Dalam sambutannya, KASAU menyampaikan apresiasi kepada Pemerintah Provinsi Sulawesi Tenggara atas sambutan hangat kepada jajaran TNI AU selama pelaksanaan kegiatan.
“Tujuan dari Semarak Dirgantara ini adalah memperkenalkan kepada masyarakat apa itu Angkatan Udara. Kami ingin menunjukkan bahwa TNI adalah tentara rakyat. Kami berjuang bersama rakyat, TNI kuat bersama rakyat, dan apa yang kami kerjakan untuk rakyat,” ujar Tonny.

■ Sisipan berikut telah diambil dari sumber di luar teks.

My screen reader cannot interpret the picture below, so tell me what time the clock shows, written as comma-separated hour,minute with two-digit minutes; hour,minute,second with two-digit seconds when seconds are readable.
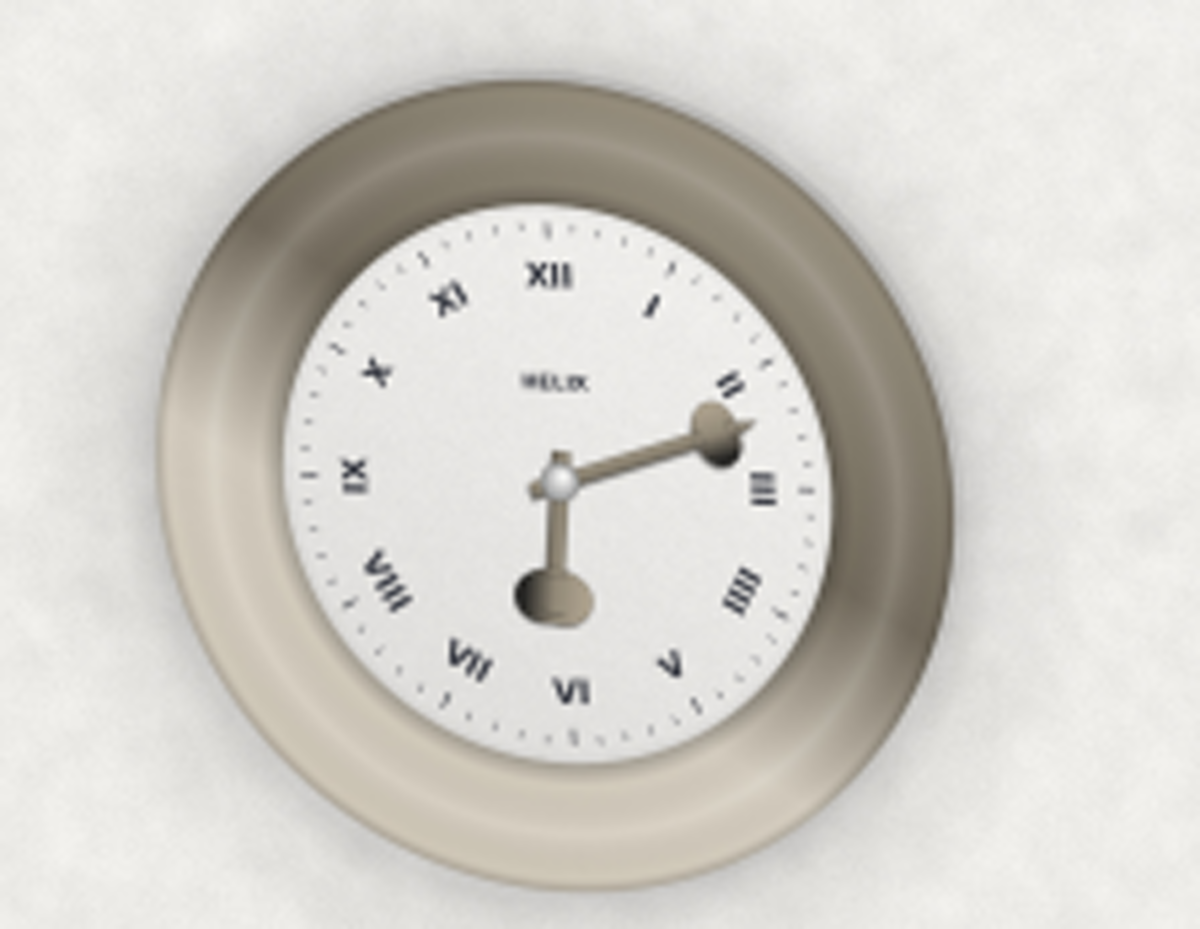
6,12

Kemeriahan acara ditandai dengan demo udara yang memukau, termasuk atraksi terjun payung yang melibatkan 18 penerjun dari Komando Pasukan Gerak Cepat (Kopasgat) bersama personel Wanita Angkatan Udara (Wara). Dalam atraksi tersebut, tiga penerjun perempuan turut ambil bagian dan menyerahkan buket bunga kepada Ibu Gubernur dan Ibu KASAU sebagai simbol penghormatan.
Selain hiburan, TNI AU juga menggelar berbagai kegiatan sosial, mulai dari pengobatan gratis, operasi katarak, operasi bibir sumbing, hingga pemberian alat bantu bagi penyandang disabilitas serta penanaman pohon di wilayah Sulawesi Tenggara.
Di sisi strategis, KASAU mengungkapkan rencana penguatan pertahanan udara di Sulawesi Tenggara. Dengan posisi Kendari yang berada di jalur strategis nasional Alur Laut Kepulauan Indonesia (ALKI), pemerintah pusat berencana menempatkan alutsista berteknologi terbaru di kawasan tersebut.
“Wilayah Sulawesi Tenggara ini sangat strategis karena berada di tengah Indonesia. Ke depan akan dilengkapi dengan pesawat teknologi terbaru dan salah satu skuadron direncanakan ditempatkan di Kendari. Saat ini masih dalam tahap persiapan,” ungkapnya.
Pengembangan satuan tempur di Kendari juga akan diikuti dengan penambahan jumlah personel secara signifikan, dengan prioritas bagi putra-putri daerah Sulawesi Tenggara dalam proses rekrutmen prajurit.
“Kami akan mengutamakan putra-putra terbaik daerah untuk bergabung dengan Angkatan Udara, dididik, dan kemudian kembali untuk membangun Sulawesi Tenggara,” tegasnya.
Sinergi antara TNI Angkatan Udara dan Pemerintah Provinsi Sulawesi Tenggara diharapkan mampu memperkuat kedaulatan udara nasional sekaligus mendorong pertumbuhan ekonomi dan pembangunan sumber daya manusia di daerah.